How does drinking alcohol affect sleep?
Here’s what to know about the boozing and snoozing connection.
Whether you’re downing cosmos or Coors, alcohol depresses your central nervous system. As a sedative, it makes you relax a little (or a lot).
This impairs your motor control, slurs your speech, and maybe even makes you text your ex at 3 a.m. As you become a little loosey-goosey, you’re likely to doze off quicker.
When you sleep after drinking alcohol, the initial effects can make you sleep like a rock for the first few hours.
After those initial hours, though, booze starts to have the reverse effect — causing you to wake up frequently and experience fragmented sleep. This is what researchers call disrupting “sleep homeostasis.”
A National Institute on Alcohol Abuse and Alcoholism (NIAAA) research review also compares the effect of alcohol on the circadian rhythm to that of jet lag from a long journey.
So, if you want to mess with your internal clock, no need to fly to Bora-Bora. Drinking mai-tais may do the same thing.
There are two basic types of sleep: rapid eye movement (REM) sleep and non-REM sleep. During a typical night’s sleep (sans liquor), you’ll cycle through both types several times through the night. Toward morning, REM gets even longer and deeper.
The stages of sleep include:
- Stage 1 (NREM). This stage lasts mere minutes. Sleep is pretty light, and your heart rate, breath, and eye movements move slowly. Your muscles start to relax and may twitch a bit. Your brain waves slow down.
- Stage 2 (NREM). Your heart rate and breath continue to slow. Your muscles loosen up, your bod’s temp drops, and your eye movements halt altogether. Brain wave activity slows even more, but your noggin will still erupt in brief bursts of electrical activity. This is the most prevalent sleep cycle during a normal night’s sleep. You’ll return to it again and again.
- Stage 3 (NREM). Also known as “deep sleep,” this stage occurs in long stretches during the first half of the night, and it’s extra important for feeling refreshed in the morning. Your heart rate and muscles slow to their lowest levels, and your body is super relaxed. Know that as you get older, you get less deep sleep.
- REM. This happens about 90 mins after passing out. Behind your lids, your eyes move rapidly from side to side. Your breath becomes speedy and irregular, and your heart rate and blood pressure rise to near-awake levels. Most of your dreams happen during REM.
When you drink alcohol, your normal sleep pattern gets disrupted. First, you’re likely to drift off faster.
Then, you’ll likely experience an increase in slow-wave sleep (stages 2 and 3) during the first half of the night. After that, things go downhill.
Whether you drink a little or a lot, the onset of the first REM sleep period is seriously delayed after boozing. You’ll also experience less REM during this night overall.
Over time, too little REM sleep can negatively impact your concentration, memory and motor skills. A lack of REM sleep is also linked to depression.
A research review showed that heavy drinking and insomnia go together like gin and tonic.
Chronic insomnia can mean you don’t get enough deep sleep, you wake up nonstop throughout the night, or you can’t doze off to begin with. But there may be a link between binge drinking and insomnia.
A research review reported in Science Daily found those with alcohol dependence are much more likely to have sleep-related disorders like insomnia, circadian rhythm disorder, and sleep paralysis.
If you’ve ever tried making it through rush hour traffic when sleep-deprived (cue screaming in *car horn*), you know how much fatigue can weigh you down.

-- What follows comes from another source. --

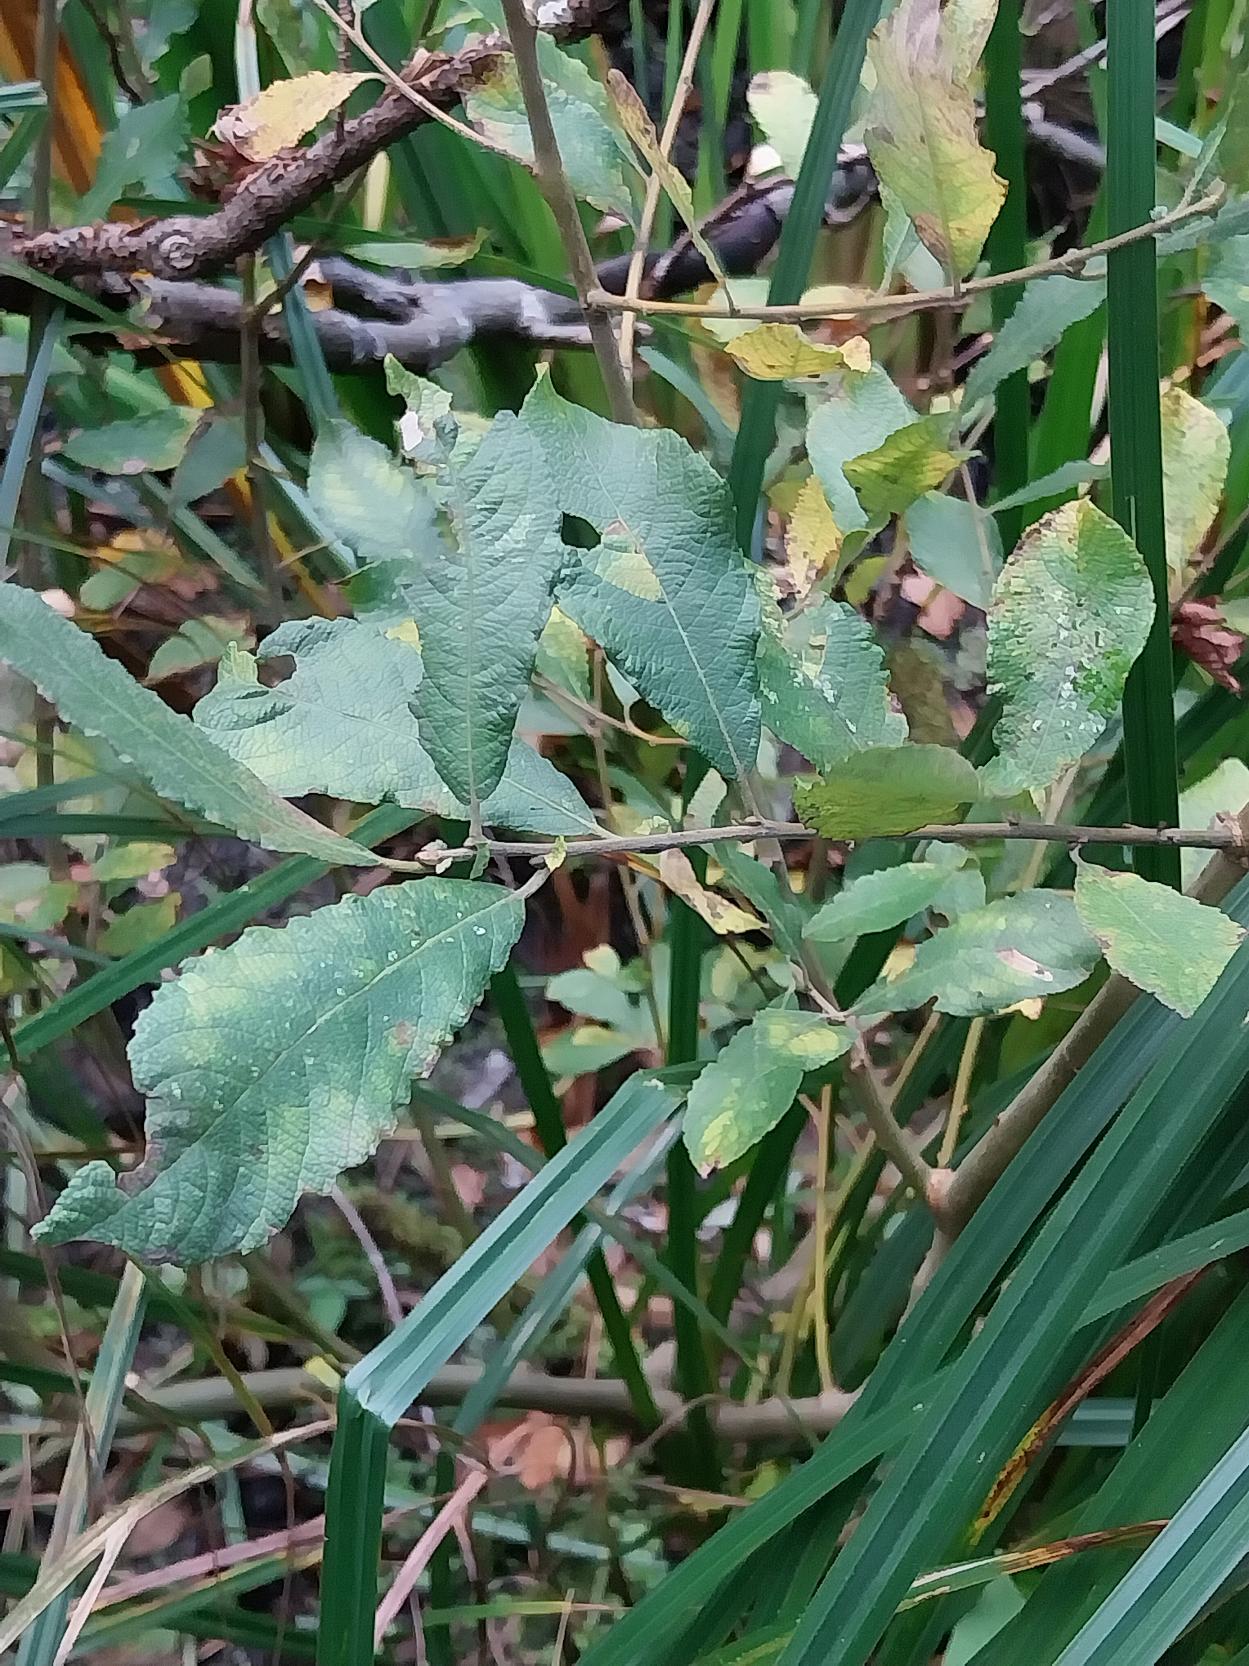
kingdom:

However, so far, there’s no evidence to suggest a link between lighter drinking and insomnia. So, while the occasional drink might disrupt your sleep, it won’t necessarily cause the same negative long-term effects that heavy drinking does.
Yes, alcohol’s sedative properties can make you fall asleep faster. No, it won’t do your sleep quality any favors in the long term.
The same study found that using alcohol as a sleep aid led to moderate improvements in sleep for the first 6 days. But after that, people experienced a diminished quality of sleep and faced a much higher risk of alcohol dependence.
If you want to sip on some bedtime bevvies, try these instead:
According to the Centers for Disease Control and Prevention (CDC), moderate drinking is defined as 1 drink or fewer a day for women and 2 drinks or fewer a day for men.
Additionally, about 2 out of 3 Americans report drinking more than this at least once a month. Ideally, though, you want to stay below this range if you want to stay healthy.
Heavy drinking is classified as drinking more than 4 drinks a day for men or more than 3 a day for women. It can also mean binge drinking on 5 or more days in the past month.
Need help? Here’s what to do next
If your drinking sounds more like “heavy” than “moderate,” it may be time to seek support.
This online NIAAA Alcohol Treatment Navigator can also help guide you through the steps to find the right treatment.
A little G&T before bed might make you pass out faster, but it won’t do your sleep quality any favors in the long run. Regular nightcaps can lead to diminished rest, insomnia, and a heightened risk of harmful alcohol dependence.
Instead, sip on some sleep teas or another sleep-friendly elixir. Your REM sleep will thank you.